A friend of mine offered the
thoughts of a British art historian whose said that the rupture or shift
that is marked as Modernism can be understood as the result of new ideas
about sense perception. In particular, a new awareness of the degree to
which sense is not patient or passive, like a mirror, but rather is an
active answering back. More than echo. Shaping and not just shaped. The
thought here then that the "human place" (made by the senses, in the
body) is fashioned.
The problem for Modernism
then, according to this thought, is that this requires that we consider
what desire might guide the hand or eye. That is, what is uncovered are
the problems of violence and desire and the way we are implicated in
these in sense. What Burroughs in Naked Lunch so nicely
summarizes when he asks, "Wouldn't you?"
There's too much to say about this.
Nietzsche's unrelenting demand that we not dodge the issue. The inquiry
begun by Freud into the nature of desire, and the later registers of
that thought.

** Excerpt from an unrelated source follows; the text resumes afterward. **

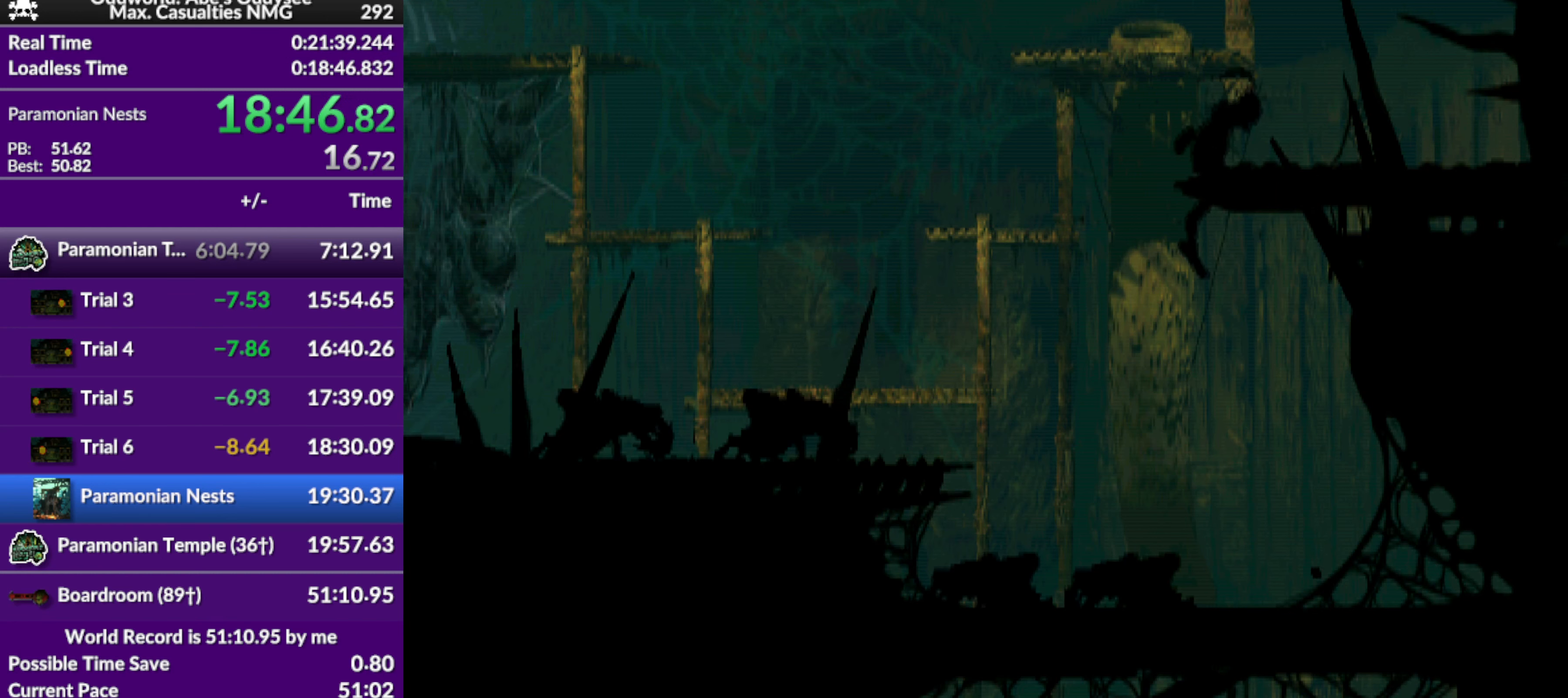
{"buttons": ["DPAD_UP"], "left_stick": "center", "events": [[400, "DPAD_RIGHT", "up"], [500, "DPAD_UP", "down"]]}
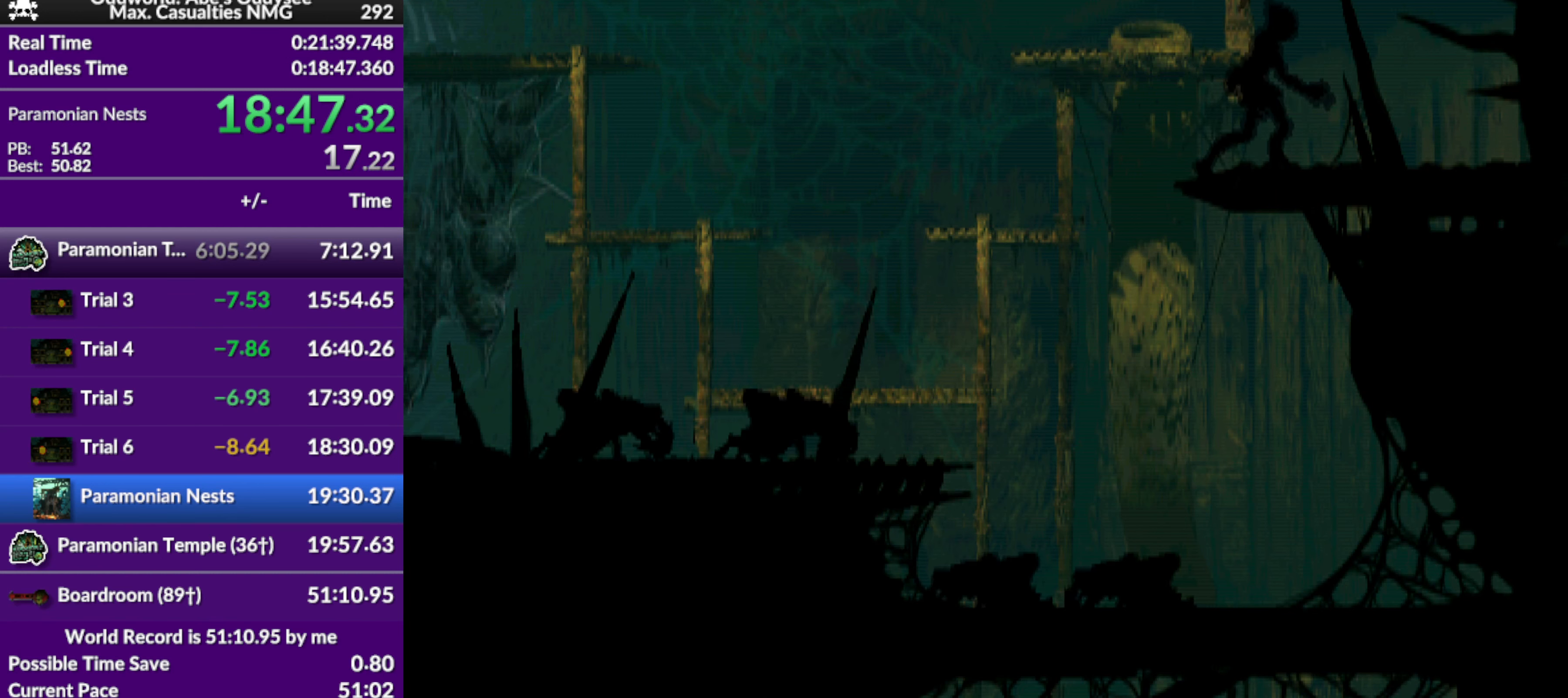
{"buttons": ["DPAD_UP"], "left_stick": "center", "events": []}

Expressionist involvement. The effort to dodge into irony.
Above all, the "death of the author" performed like San Francisco Mime
Troup ritual, and now invoked like a rule. (Cause if we kill the author,
maybe we can avoid being implicated in the violence and desire of sense.
"It wasn't me, Boss. It was the Dead Author (my ancestor)." Or, as Patti
Smith says in "Summer Cannibals", "Eat, Eat".
How's this relate to Rilke? So much of
Rilke's work can be read as an exploration of the relation of expression
and perception. And while, at first blush he appears to be one who hopes
to evade the violence implicit in expression, that is a first move only,
a move that ends with a turn when, after writing the supposedly
objective New Poems, Rilke speaks of the need for "heart-work"
(Mitchell, p. 129):
For, there is a boundary to
looking,
And the world that is looked at so deeply
wants to flourish in love.
What is forgotten?—that desire, in
addition to being a possible violence, is also a loving. And thus the
importance of care.
But, if the Duino Elegies are that
"heart-work", then heart-work is not an afternoon swoon or the bathos of
endearment. It is closer to grief, to a rending search for something
more than the easy gestures of love. In fact, if anything, the Elegies
tell us that "heart-work"—making places (heart, homes, refuges, cradles)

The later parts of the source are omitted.